======== DATASET RECORDS ========
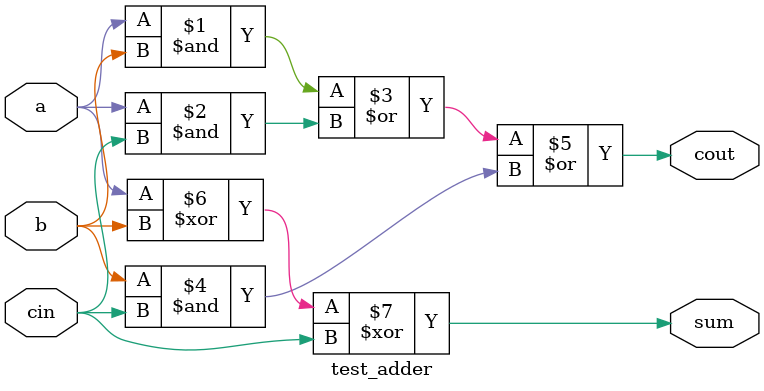
<source format=sv>
module test_adder(
	input logic a, b, cin,
	output logic cout, sum
);
	assign cout = (a & b) | (a & cin) | (b & cin);
	assign sum = a ^ b ^ cin;
endmodule
</source>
========
● **PROBLEM DESCRIPTION**
Every line of the records above must reappear exactly, though the pictures must not.

● **RESPONSE BELOW**
<source format=sv>
module test_adder(
	input logic a, b, cin,
	output logic cout, sum
);
	assign cout = (a & b) | (a & cin) | (b & cin);
	assign sum = a ^ b ^ cin;
endmodule
</source>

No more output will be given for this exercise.